Nightmare-n / UniPAD

UniPAD: A Universal Pre-training Paradigm for Autonomous Driving (CVPR 2024)
https://arxiv.org/abs/2310.08370
Apache License 2.0
167 stars 7 forks source link

Question about FP32 Training #16

Open dingli-dean opened 5 months ago

dingli-dean commented 5 months ago

Hi team, thanks for releasing this exceptional work. In the released log (abl_uvtr_cam_vs0.1_finetune.log), a pretrained model can be observed in Line 1236

2023-11-18 18:34:11,643 - mmdet - INFO - load checkpoint from work_dirs/convnext_s_pretrain_enorm_nuscenes_fp32_d32_x1_nofar/epoch_12.pth

Does this indicate that the UniPAD model is pretrained with FP32? Also, we notice that the default pretrain setting in this repo is FP16 (fp16_enabled=True). Could you share the comparison between FP32 pretraining and FP16 pretraining?

Thanks again for your attention, and look forward to your reply.

Nightmare-n commented 5 months ago

Thanks for your interest. fp32 means that we use fp32 for the render head, which is a default setting in the config (here)

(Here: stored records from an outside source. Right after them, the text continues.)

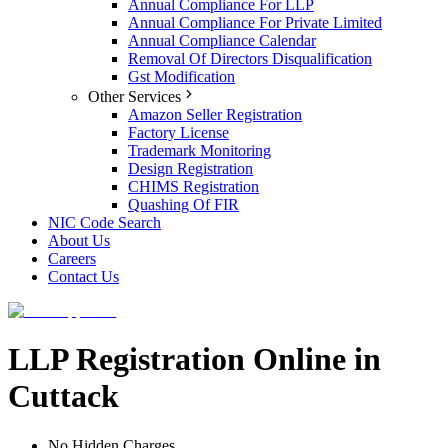
Annual Compliance For LLP
Annual Compliance For Private Limited
Annual Compliance Calendar
Removal Of Directors Disqualification
Gst Modification
Other Services
Amazon Seller Registration
Factory License
Trademark Monitoring
Design Registration
CHIMS Registration
Quashing Of FIR
NIC Code Search
About Us
Careers
Contact Us
LLP Registration Online in
Cuttack
No Hidden Charges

dingli-dean commented 5 months ago

Thanks for your timely reply.

image

I try to reproduce the ablation results of Table 3 with camera-only setting. The config of pretraining stage is projects/configs/unipad/uvtr_cam_vs0.1_pretrain.py, and the config of finetuning stage is projects/configs/unipad_abl/abl_uvtr_cam_vs0.1_finetune.py. The results are shown as follows:

image

The top-2 lines show that results of 'train-from-scratch' setting can be reproduced successfully. However, the results of 'UniPAD Pretrain' cannot be reproduced well. The Line 3 and Line 4 show the results of Table 3 in paper and the results of released model in google cloud respectively, and the Line 5 shows our result which uses uvtr_cam_vs0.1_pretrain.py and abl_uvtr_cam_vs0.1_finetune.py. Obviously, our results are lower than that in Line 3 and Line 4. It is worth noting that 'fp16_enabled=True' is defined in uvtr_cam_vs0.1_pretrain.py, which means fp16 is utilized for the render head. Unsimilarly, 'fp16_enabled=False' is defined in uvtr_cam_vs0.075_pretrain.py.

All in all, if I want to reproduce the ablation results of Table 3, fp32 should be used in uvtr_cam_vs0.1_pretrain.py, right?

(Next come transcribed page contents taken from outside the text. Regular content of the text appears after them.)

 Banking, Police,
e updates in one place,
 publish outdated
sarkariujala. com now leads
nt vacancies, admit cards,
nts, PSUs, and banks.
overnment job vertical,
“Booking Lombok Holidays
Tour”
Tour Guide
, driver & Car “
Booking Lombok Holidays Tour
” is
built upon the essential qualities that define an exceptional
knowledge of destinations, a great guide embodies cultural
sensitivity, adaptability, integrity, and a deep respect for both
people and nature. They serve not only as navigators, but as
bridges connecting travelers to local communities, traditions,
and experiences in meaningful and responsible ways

BTW, I try to load the released pretrained model in google cloud (uvtr_cam_vs0.1_pretrain.pth) and fintune on the downstream detection task. The corresponding results are shown in Line 6, which still has a gap when comparing with results of Table 3.

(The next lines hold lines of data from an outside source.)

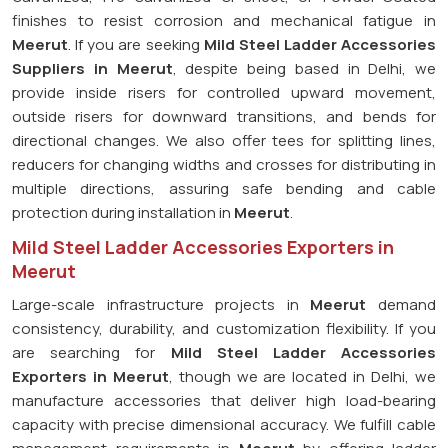
finishes to resist corrosion and mechanical fatigue in
Meerut
. If you are seeking
Mild Steel Ladder Accessories
Suppliers in Meerut
, despite being based in Delhi, we
provide inside risers for controlled upward movement,
outside risers for downward transitions, and bends for
directional changes. We also offer tees for splitting lines,
reducers for changing widths and crosses for distributing in
multiple directions, assuring safe bending and cable
protection during installation in
Meerut
.
Mild Steel Ladder Accessories Exporters in
Meerut
Large-scale infrastructure projects in
Meerut
demand
consistency, durability, and customization flexibility. If you
are searching for
Mild Steel Ladder Accessories
Exporters in Meerut
, though we are located in Delhi, we
manufacture accessories that deliver high load-bearing
capacity with precise dimensional accuracy. We fulfill cable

Can you give some advices for reproducing?

Thanks again for your attention, and look forward to your reply.

Nightmare-n commented 5 months ago

Hi, the result in the paper uses the config of uvtr_cam_vs0.1_pretrain.py (indeed use fp16 but I forget why to name it fp32). Do you use 4 A100 GPUs to reproduce the results?

dingli-dean commented 5 months ago

Hi, the result in the paper uses the config of uvtr_cam_vs0.1_pretrain.py (indeed use fp16 but I forget why to name it fp32). Do you use 4 A100 GPUs to reproduce the results?

Literally, I try to set fp32 for render head, and the performance is slightly lower than taht of uvtr_cam_vs0.1_pretrain.py. Unfortunately, the platform differs, 8 3090 GPUs are used for reproducing.

Nightmare-n commented 5 months ago

Hi, please try retraining with 4 GPUs as the batch sizes may be different and the learning rate needs to be adjusted.